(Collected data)
------------------------------
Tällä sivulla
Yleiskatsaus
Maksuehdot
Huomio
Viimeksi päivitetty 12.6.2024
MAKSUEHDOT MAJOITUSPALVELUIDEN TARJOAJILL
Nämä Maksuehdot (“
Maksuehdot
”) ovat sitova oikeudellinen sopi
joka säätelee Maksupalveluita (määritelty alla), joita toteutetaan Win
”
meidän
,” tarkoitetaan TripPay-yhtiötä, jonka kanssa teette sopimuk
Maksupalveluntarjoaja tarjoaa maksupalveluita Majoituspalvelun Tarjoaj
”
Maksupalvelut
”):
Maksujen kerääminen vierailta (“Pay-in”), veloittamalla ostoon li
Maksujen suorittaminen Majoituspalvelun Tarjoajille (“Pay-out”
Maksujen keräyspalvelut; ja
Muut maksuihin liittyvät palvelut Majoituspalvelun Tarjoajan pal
------------------------------
## REQUIRED ACTION
Return, from the data above, each line in which the string "Majoituspalvelun" appears.

## TASK RESULT
Maksupalveluntarjoaja tarjoaa maksupalveluita Majoituspalvelun Tarjoaj
Maksujen suorittaminen Majoituspalvelun Tarjoajille (“Pay-out”
Muut maksuihin liittyvät palvelut Majoituspalvelun Tarjoajan pal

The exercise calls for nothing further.